What to work on >>
**1)** From the lecture notes on vector computations, output the stretch from "Vector of real" through "vector of coordinates." verbatim.
**2)** Render this sentence from the lecture notes on vector computations in Spanish: "Sparse in linear algebra refers to vectors or matrices filled with mostly zeros."

Hacking Math I

Spring 2020

Topic 3: Numerical programming with Vectors

This topic:¶

Vector Computations
Matrix algebra (via vectors)
Visualization

Reading:

I2ALA Chapter 1
CTM Chapter 2,4

I. Vector Computations¶

Vector - Multiple numbers "drawn from a field"¶

A $k$-dimensional vector $y$ is an ordered collection of $k$ numbers $y_1 , y_2 , . . . , y_k$ written as $\textbf{y} = (y_1,y_2,...,y_k)$.

The numbers $y_j$, for $j = 1,2,...,k$, are called the $\textbf{components}$ of the vector $y$.

Note boldface for vectors and italic for scalars.

It can be written either as rows or columns, and we won't worry about this.

$$\textbf{y} = \begin{bmatrix} y_1 \\y_2 \\ \vdots \\ y_k \end{bmatrix} = [y_1,y_2,...,y_k]^{T} $$

(Swapping rows and columns = transposing. 1st column = top. 1st row = left.)

Drawn from a Field?¶

Recall a field is a set. So a vector has each member from the set.

Vector of real numbers $\mathbf v \in \mathbf R^n$
Vector of binary numbers $\mathbf b \in GF(2)^n$

What is the notation for our previous examples?

Data Structure Options¶

Python Sets
Python Lists
Python Tuples
Python Dictionaries

Consider how you would use each of these to make a vector of coordinates.

Recall the other kinds of info we make into vectors. Does the data structure work for all of them?

Famous vectors¶

zero vector
ones vector
"unit vector" - a.k.a. standard basis

Exercise: create a function for each to return a vector of length $n$

Sparsity¶

Sparse in linear algebra refers to vectors or matrices filled with mostly zeros.

Listed entries >>
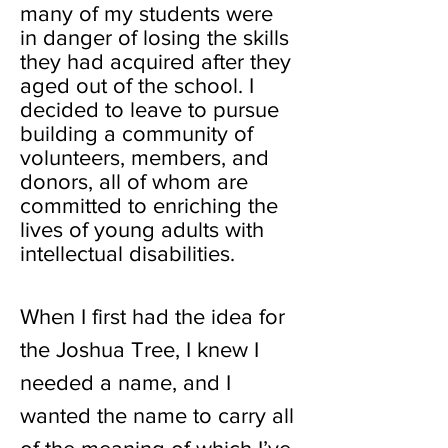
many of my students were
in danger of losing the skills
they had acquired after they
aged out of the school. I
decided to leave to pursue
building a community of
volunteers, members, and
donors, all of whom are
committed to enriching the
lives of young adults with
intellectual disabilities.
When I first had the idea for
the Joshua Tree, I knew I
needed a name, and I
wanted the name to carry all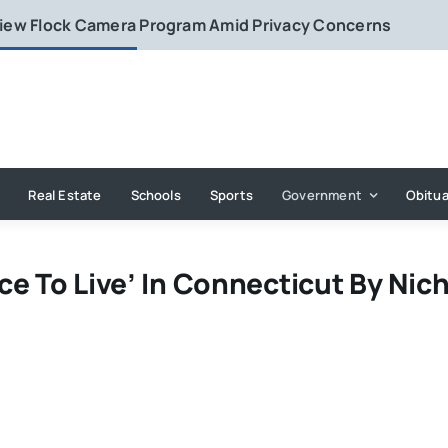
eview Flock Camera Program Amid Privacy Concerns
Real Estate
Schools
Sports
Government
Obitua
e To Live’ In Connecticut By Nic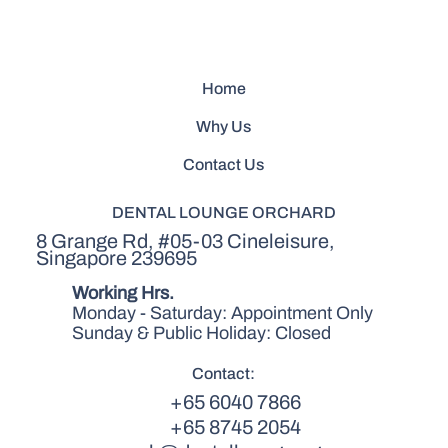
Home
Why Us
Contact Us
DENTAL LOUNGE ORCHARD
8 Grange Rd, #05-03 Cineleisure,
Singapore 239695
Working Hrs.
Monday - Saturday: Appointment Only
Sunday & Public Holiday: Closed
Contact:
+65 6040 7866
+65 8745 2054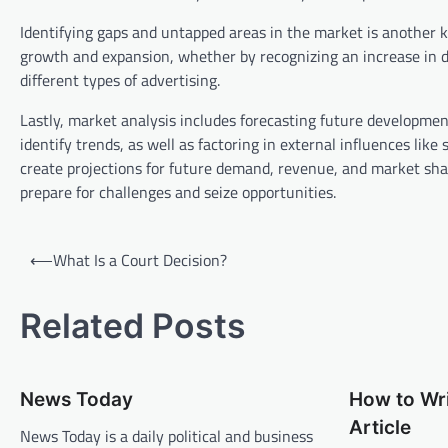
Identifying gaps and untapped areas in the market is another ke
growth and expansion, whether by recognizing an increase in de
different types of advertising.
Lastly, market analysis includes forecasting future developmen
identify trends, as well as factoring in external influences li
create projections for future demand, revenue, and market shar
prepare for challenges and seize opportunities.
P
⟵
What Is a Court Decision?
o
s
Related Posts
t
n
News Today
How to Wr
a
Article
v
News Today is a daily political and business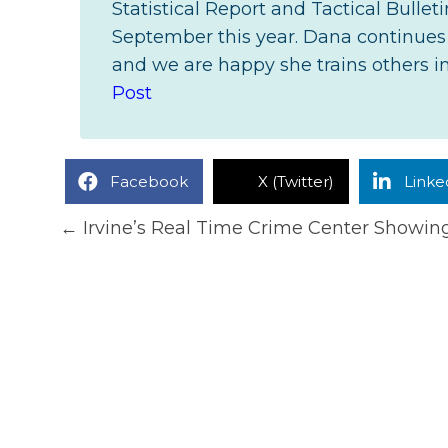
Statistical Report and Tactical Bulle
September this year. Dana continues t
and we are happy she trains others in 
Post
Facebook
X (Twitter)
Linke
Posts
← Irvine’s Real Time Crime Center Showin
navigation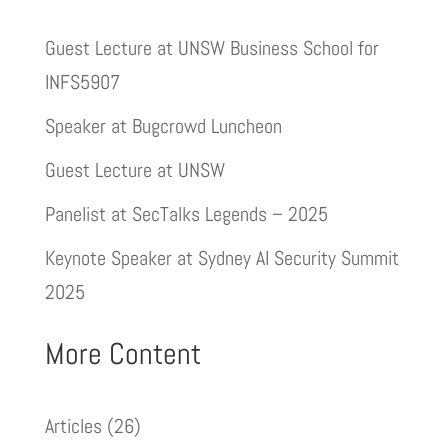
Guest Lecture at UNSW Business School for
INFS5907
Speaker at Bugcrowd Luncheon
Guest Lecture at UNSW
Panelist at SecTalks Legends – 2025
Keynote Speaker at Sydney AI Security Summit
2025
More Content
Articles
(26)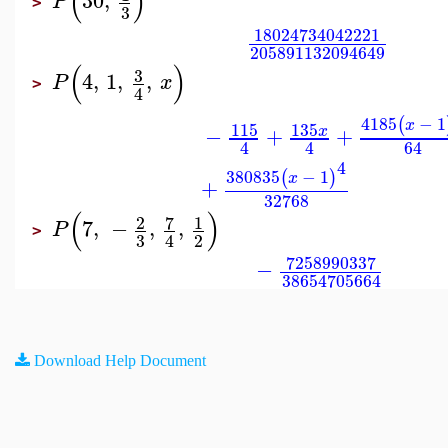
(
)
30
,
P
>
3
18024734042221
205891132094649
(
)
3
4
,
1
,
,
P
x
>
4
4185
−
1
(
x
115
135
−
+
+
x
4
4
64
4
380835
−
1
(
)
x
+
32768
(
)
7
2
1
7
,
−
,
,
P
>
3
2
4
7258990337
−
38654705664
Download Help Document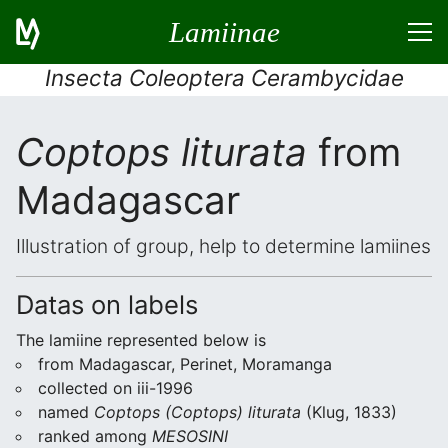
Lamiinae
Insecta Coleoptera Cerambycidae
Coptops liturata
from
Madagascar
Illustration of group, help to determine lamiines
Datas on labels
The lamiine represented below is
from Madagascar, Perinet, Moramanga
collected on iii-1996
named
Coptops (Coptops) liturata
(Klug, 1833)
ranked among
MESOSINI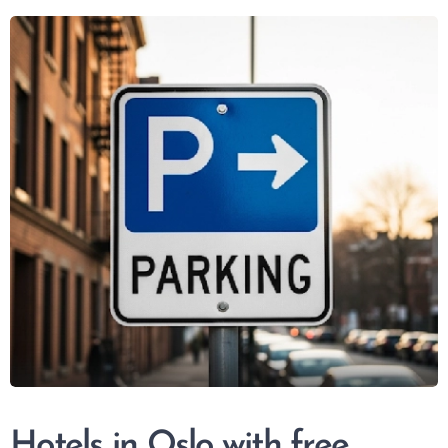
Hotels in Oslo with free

Results for each task >>
**1)**
Vector of real numbers $\mathbf v \in \mathbf R^n$
Vector of binary numbers $\mathbf b \in GF(2)^n$

What is the notation for our previous examples?

Data Structure Options¶

Python Sets
Python Lists
Python Tuples
Python Dictionaries

Consider how you would use each of these to make a vector of coordinates.

**2)** En álgebra lineal, "disperso" se refiere a vectores o matrices llenos en su mayoría de ceros.